第四十八章(第2/2页)
说到底,江明竹睿智通达,只是大楚权政纷乱,让这鸿鹄折了志。
一旦揭露,慕文锦跌落神坛,有多少人捧她就有多少人踩她。
“你说的这些我自然都知晓,眼下这些事情只能拖后,我怀疑沈岩松正在蓄谋政变之事,倘若他失败了,我母亲也逃不了干系,我们沈家满门都要抄斩。”
“沈岩松就是个疯子。”江明竹皱眉沉声。
“子车也,此人你可有听说过?”
“祖父说此人清心寡欲,才学甚渊。不过太清高孤傲,不好掌控。”
“他的祖籍在南疆,只是从前朝开始,他们子车氏北迁做生意,来了东楚。我并不认为我爹有这个本事能笼络他,我怀疑他接近我爹另有所图。”
沈岩松手段阴狠,上位以来,得罪的人不计其数。
沈念君不愿当别人砧板上的鱼肉,所以到了必要时刻,子车也绝对不能活着。
不管他下的是怎样一盘棋,是忠是奸。
江明竹听出了沈念君的杀意,也看到她那双星眸里的血性。
他的眼睛和沈念君的不一样,他可能空落,可能悲凉,却永远带着那份清澈善意。
后来的沈念君,弑杀成性,一旦有了疑虑,那个人绝对活不过第二天。
他走那日,滂沱大雨,九曲府牌匾高挂。
少见的,沈念君一身红裳骑马送行。
十里长亭,她欣然长立,望着屋檐下滴落的雨,面目如此清晰,“阿竹,我也终成了流离失所的游魂。”

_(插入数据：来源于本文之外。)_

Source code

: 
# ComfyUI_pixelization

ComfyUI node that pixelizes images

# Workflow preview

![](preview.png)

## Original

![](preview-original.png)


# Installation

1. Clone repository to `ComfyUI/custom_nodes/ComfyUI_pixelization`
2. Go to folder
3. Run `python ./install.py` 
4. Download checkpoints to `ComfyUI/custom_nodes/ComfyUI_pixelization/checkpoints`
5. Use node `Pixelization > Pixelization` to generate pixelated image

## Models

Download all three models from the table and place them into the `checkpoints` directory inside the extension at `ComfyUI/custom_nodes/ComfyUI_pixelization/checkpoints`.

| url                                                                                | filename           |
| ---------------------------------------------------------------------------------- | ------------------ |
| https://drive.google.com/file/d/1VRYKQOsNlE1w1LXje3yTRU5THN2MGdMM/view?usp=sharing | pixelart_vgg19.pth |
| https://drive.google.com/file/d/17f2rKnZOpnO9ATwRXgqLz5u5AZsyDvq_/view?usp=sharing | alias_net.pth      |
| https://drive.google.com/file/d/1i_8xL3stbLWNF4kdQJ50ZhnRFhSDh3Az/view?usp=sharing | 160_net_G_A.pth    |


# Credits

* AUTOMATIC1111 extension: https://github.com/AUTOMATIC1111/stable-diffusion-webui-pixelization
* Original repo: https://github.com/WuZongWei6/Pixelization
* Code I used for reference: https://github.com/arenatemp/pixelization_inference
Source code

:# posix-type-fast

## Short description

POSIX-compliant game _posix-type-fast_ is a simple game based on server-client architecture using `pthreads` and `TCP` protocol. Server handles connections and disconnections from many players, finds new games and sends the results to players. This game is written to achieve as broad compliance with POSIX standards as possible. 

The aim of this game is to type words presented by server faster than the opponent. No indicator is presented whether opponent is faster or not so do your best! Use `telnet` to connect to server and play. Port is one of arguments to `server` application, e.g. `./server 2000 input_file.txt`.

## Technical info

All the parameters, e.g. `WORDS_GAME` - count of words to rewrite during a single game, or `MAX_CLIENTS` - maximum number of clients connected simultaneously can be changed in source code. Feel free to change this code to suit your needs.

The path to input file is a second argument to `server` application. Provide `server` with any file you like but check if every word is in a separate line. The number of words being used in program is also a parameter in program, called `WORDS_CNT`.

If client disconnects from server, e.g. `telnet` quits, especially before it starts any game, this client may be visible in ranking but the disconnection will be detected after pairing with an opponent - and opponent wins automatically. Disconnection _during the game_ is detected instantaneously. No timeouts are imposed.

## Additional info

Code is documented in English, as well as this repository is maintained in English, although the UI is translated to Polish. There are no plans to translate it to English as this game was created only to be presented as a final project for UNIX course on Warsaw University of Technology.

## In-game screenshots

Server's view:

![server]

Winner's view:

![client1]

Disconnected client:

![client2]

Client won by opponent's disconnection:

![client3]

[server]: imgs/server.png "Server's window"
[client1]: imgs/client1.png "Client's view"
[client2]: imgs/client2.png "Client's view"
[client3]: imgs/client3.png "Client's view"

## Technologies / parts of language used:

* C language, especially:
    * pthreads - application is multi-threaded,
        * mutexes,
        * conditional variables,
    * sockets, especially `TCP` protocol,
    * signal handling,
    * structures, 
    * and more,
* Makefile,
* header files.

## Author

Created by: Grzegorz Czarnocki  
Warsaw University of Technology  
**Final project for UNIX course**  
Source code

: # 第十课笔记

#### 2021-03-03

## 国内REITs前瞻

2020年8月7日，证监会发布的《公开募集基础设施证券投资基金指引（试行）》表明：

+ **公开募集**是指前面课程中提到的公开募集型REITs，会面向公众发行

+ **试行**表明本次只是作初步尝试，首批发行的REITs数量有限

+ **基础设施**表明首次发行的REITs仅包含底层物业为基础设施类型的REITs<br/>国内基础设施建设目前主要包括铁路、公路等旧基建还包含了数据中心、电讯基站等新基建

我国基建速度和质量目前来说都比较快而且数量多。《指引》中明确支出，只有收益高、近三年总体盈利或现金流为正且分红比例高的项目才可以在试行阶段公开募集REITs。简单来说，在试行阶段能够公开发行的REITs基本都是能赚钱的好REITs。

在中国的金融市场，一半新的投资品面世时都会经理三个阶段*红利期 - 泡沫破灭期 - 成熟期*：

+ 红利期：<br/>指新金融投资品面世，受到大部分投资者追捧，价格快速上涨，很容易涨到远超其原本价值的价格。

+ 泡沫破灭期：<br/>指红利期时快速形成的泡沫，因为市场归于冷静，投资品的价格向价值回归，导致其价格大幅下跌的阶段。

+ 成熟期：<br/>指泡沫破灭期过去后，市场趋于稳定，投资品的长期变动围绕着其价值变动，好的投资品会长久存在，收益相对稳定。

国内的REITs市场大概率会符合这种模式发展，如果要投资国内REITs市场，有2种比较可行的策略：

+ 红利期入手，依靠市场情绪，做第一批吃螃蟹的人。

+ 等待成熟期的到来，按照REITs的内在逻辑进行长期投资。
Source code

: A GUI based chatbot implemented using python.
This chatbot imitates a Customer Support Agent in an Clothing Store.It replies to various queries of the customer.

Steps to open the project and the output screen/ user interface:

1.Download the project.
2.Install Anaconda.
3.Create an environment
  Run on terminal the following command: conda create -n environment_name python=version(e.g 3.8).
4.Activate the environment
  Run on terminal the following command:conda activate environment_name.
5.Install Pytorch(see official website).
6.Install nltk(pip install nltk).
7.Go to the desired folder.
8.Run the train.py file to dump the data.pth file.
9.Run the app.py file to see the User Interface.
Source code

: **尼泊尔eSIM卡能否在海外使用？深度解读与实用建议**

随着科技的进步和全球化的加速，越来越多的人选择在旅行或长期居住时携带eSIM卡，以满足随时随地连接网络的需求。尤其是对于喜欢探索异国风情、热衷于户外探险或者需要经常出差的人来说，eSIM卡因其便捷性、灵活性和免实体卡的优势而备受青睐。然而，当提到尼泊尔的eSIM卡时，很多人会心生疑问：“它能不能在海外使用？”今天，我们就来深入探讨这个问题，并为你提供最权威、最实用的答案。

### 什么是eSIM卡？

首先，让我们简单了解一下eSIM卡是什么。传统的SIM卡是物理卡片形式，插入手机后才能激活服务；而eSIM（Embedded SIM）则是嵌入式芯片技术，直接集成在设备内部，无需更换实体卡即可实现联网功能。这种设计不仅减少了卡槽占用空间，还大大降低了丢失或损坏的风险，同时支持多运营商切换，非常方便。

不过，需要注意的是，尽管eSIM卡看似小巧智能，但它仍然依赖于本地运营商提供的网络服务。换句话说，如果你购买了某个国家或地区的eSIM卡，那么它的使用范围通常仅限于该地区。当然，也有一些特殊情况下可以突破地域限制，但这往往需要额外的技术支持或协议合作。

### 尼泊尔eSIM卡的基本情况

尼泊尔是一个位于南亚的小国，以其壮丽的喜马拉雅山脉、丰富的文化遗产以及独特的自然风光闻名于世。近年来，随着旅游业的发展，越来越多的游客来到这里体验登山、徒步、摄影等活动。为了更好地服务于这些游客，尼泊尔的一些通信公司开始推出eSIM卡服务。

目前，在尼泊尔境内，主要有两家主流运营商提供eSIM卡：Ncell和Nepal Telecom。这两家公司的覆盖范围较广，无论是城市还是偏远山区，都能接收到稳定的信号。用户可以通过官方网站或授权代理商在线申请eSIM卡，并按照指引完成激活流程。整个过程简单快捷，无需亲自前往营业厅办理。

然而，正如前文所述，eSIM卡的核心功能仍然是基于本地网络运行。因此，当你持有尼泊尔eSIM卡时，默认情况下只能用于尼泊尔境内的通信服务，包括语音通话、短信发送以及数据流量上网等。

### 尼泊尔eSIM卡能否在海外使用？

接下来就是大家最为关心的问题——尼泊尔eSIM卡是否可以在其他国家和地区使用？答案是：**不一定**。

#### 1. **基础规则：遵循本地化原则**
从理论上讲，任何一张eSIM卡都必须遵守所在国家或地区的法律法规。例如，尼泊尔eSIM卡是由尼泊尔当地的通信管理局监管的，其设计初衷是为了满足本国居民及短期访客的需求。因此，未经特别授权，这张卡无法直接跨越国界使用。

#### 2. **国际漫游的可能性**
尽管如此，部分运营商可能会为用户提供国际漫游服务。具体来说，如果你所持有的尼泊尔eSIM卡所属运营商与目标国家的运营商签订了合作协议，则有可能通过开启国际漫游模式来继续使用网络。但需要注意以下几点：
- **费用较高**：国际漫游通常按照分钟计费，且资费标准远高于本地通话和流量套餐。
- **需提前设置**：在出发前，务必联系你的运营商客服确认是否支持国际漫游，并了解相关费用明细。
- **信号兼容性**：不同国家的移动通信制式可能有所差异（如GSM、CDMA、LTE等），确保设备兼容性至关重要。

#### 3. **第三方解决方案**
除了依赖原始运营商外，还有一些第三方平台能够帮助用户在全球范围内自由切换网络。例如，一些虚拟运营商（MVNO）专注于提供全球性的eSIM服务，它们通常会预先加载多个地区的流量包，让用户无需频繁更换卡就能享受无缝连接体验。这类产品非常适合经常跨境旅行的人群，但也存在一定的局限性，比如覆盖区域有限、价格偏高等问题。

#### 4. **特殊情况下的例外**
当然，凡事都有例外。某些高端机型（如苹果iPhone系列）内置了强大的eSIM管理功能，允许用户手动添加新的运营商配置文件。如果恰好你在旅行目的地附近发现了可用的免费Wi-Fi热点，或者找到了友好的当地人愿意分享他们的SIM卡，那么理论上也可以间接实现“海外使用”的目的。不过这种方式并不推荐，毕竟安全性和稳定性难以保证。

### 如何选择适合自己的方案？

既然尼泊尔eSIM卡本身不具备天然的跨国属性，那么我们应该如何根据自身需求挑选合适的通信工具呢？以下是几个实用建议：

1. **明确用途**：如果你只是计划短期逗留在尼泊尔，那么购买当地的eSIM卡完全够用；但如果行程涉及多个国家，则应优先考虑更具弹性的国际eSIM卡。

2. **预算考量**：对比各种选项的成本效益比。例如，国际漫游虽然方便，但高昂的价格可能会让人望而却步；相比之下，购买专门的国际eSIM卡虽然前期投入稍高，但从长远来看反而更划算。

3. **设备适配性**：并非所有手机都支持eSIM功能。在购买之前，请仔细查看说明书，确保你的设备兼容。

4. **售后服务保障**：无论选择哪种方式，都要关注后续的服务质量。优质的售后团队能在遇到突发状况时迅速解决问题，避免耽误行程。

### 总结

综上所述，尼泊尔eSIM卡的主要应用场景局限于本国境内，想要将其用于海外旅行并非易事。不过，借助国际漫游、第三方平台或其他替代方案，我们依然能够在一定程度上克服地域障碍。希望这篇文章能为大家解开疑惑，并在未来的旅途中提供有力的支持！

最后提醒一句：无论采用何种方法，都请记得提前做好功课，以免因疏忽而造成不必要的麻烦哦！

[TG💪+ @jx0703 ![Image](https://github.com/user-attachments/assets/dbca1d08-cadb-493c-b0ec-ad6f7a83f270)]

那一日,她送了一只鸳鸯玉佩当做曲虞香升仕的贺礼,寓意深长。
他离开了京都,后来也有书信来往,但终究没有那么关注了。
“这件事不宜冲动,你最好不要和沈岩松作对,子车也被他收入麾下,还派来临安知府查案,说明对他寄予厚望,倘若他们的事成了,子车也难保不会是第二个沈岩松。”
沈念君笑,他还不够了解沈岩松,到那时,沈岩松第一个杀的就是子车也。
他也会有心腹,但那都是碌碌无为的平庸之辈。只要能听沈岩松的话,老老实实办事,那便不会危险。
而那些真正有才华有抱负的,只是沈岩松的棋子。智者不可控,沈岩松表面重用,实则防他们跟防贼似的。他城府极深,又懂得伪装,沈念君也时常看不懂他在做些什么。
几人步子轻伐,已然到了别宫门口,天色晚些,江明竹住的府邸又在城西,回去多有不便,便以友人身份,随着慕卷耳住进了沧居阁。
惠太妃和慕文锦早已睡下,沈念君被青柠叨叨了一会儿,洗漱睡下。
离回京还有三日,届时惠太妃和慕岚蹊也要一同回去,待参加完沈念君的婚礼,再给慕岚蹊指个好人家,惠太妃想,自己这一辈子也没什么可遗憾的了。